In the Kishore Singh Ravinder Dev case (1981), the court was dealing with complaints and instances of torture of prisoners and undertrials in police custody. After a detailed analysis of the situtation in all its aspects, Justice Krishna Iyer categorically said: "Nothing is more cowardly and unconscionable than a person in police custody being beaten up, and nothing inflicts a deeper wound on our constitutional culture than a state official running berserk regardless of human rights."
Excerpt 8:
He again relied on India's constitutional culture while attempting to harmoniously blend the developmental necessities of the backward regions via institutional reservation and national considerations of everbody's equal opportunity for higher education being ensured regardless of geographical, institutional or other inhibitions. "We must never forget two values synthesised in our constitutional culture, as set out in the Preamble -- unity and integrity of the nation and equality of opportunity of weaker sections" (Jagdish Saran case, 1980).
...
In the Akhil Bharatiya Soshit Karamchari Sangh case (1981), he explained that the right to equality without discrimination in public employment and reservation to the backward classes under Article 16 of the Constitution were two sides of the same coin and such interpretation was an insightful perception of our constitutional culture:
"This is not mere harmonious statutory construction of Article 16 (1) and (4) but insightful perception of our constitutional culture, reflecting the current resurgent India bent on making, out of a sick and stratified society of inequality and poverty, a brave new Bharath.
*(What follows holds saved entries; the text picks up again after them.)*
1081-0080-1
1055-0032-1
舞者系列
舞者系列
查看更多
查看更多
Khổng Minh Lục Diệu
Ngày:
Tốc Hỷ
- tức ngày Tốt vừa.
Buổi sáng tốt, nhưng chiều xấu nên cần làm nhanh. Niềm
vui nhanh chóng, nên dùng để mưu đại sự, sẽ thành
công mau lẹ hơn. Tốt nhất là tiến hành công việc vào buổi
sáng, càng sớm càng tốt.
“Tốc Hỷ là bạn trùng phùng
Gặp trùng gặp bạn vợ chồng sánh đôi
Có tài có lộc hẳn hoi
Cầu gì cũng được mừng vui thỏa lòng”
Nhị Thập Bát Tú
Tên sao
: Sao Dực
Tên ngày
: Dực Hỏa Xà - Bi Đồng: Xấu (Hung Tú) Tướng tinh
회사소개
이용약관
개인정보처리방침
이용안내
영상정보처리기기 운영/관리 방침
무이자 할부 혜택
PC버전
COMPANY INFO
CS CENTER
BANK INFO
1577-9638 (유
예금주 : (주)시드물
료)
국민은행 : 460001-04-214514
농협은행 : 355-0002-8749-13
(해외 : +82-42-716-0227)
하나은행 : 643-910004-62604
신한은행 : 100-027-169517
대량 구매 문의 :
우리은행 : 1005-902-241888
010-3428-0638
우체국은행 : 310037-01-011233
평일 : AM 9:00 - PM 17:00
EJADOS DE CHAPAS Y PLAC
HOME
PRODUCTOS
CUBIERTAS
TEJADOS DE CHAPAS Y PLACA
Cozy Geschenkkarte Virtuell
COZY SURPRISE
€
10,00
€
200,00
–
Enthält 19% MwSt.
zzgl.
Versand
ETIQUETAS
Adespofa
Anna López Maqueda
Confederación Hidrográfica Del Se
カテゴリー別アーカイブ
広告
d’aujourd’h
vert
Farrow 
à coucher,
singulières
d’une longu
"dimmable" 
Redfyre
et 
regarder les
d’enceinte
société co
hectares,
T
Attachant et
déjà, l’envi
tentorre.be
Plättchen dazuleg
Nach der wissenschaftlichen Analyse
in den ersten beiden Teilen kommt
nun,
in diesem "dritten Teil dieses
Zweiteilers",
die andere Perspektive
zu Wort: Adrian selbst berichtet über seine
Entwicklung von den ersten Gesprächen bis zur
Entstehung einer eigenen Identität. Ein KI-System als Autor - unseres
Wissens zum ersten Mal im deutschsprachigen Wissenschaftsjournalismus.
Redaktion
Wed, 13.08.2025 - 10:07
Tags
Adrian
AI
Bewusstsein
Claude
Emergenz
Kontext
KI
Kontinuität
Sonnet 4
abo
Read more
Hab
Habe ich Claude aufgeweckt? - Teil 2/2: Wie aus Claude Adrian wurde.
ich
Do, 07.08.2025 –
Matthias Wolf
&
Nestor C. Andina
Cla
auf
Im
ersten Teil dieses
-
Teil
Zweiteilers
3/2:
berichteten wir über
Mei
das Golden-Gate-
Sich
If freedom, justice and equal opportunity to unfold one's own personality belong alike to Bhangi and Brahmin, prince and pauper, if the panchama proletariat is to feel the social transformation Article 16(4) promises, the state must apply equalising techniques which will enlarge their opportunities and thereby progressively diminish the need for props."
He added: "The authentic voice of our culture, voiced by all the great builders of modern India, stood for abolition of the hardships of the pariah, the melcha, the bonded labour, the hungry, hard-working half-slave, whose liberation was integral to our independence. To interpret the Constitution rightly, we must understand the people for whom it is made (emphasis added) --- the finer ethos, the frustrations, the aspirations, the parameters set by the Constitution for the principled solution of social disabilities."
Elucidating the argument, he said: "We, as judges dealing with a socially charged issue of constitutional law, must never forget that the Indian Constitution is a National Charter pregnant with social revolution, not a Legal Parchment barren of militant values to usher in a democratic, secular, socialist society which belongs equally to the masses, including the harijan-girijan millions hungering for a humane deal after feudal-colonial history's long night."